§ **PROMPT**: Transcribe exactly, and only, the lines from the one containing "right wrist: (272, 777)" through the last line of the data.

*** RECORDED INFORMATION Section Begins ***

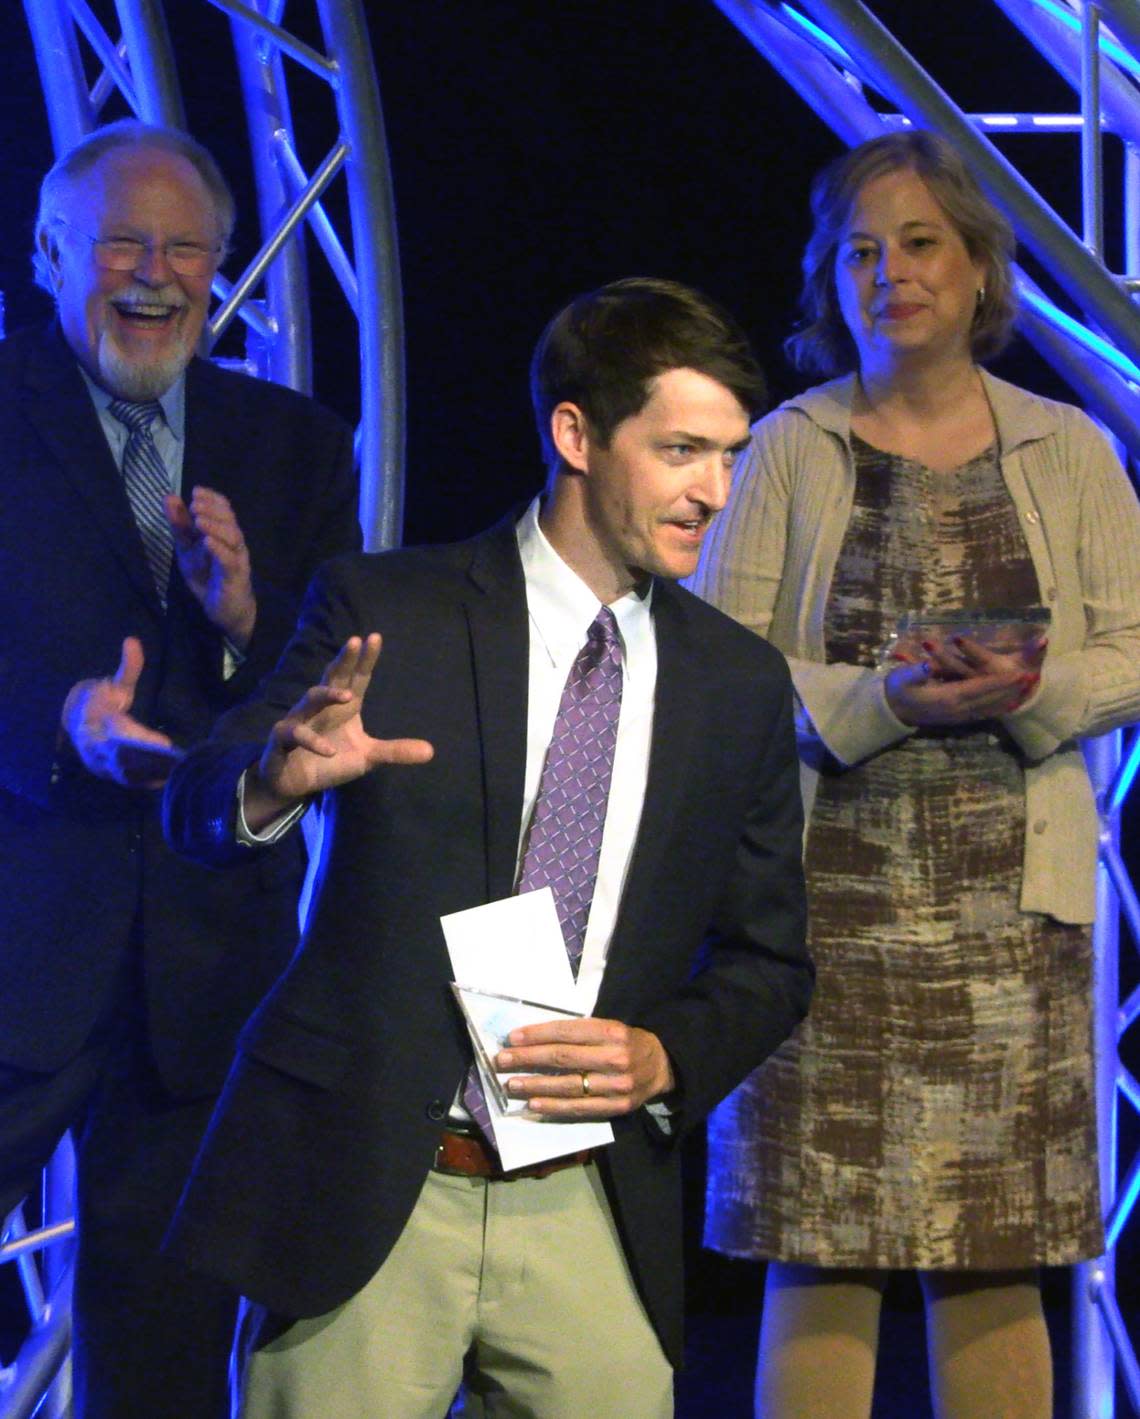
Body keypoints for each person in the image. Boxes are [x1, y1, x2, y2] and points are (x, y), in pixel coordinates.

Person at [160, 275, 813, 1418]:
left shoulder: (738, 683)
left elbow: (772, 963)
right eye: (680, 451)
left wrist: (666, 1058)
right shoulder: (388, 609)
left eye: (729, 456)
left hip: (590, 1201)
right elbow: (196, 808)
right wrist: (272, 777)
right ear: (575, 433)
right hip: (372, 1188)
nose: (714, 491)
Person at [689, 129, 1140, 1418]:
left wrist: (1034, 689)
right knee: (818, 1247)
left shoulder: (1068, 449)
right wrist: (877, 702)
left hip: (1014, 924)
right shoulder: (786, 447)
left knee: (996, 1253)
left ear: (982, 267)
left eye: (921, 242)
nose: (891, 272)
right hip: (821, 916)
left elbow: (1138, 642)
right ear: (831, 281)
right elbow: (719, 670)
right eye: (860, 251)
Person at [0, 119, 361, 1418]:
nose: (154, 273)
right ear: (51, 253)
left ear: (218, 269)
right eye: (122, 243)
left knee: (160, 1355)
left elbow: (330, 681)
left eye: (184, 248)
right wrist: (57, 724)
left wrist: (253, 617)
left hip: (205, 976)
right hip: (17, 935)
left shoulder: (297, 447)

*** RECORDED INFORMATION Section Ends ***

§ **ANSWER TO THIS EXERCISE**:
right wrist: (272, 777)
right ear: (575, 433)
right hip: (372, 1188)
nose: (714, 491)
Person at [689, 129, 1140, 1418]:
left wrist: (1034, 689)
right knee: (818, 1247)
left shoulder: (1068, 449)
right wrist: (877, 702)
left hip: (1014, 924)
right shoulder: (786, 447)
left knee: (996, 1253)
left ear: (982, 267)
left eye: (921, 242)
nose: (891, 272)
right hip: (821, 916)
left elbow: (1138, 642)
right ear: (831, 281)
right elbow: (719, 670)
right eye: (860, 251)
Person at [0, 119, 361, 1418]:
nose: (154, 273)
right ear: (51, 253)
left ear: (218, 269)
right eye: (122, 243)
left knee: (160, 1355)
left elbow: (330, 681)
left eye: (184, 248)
right wrist: (57, 724)
left wrist: (253, 617)
left hip: (205, 976)
right hip: (17, 935)
left shoulder: (297, 447)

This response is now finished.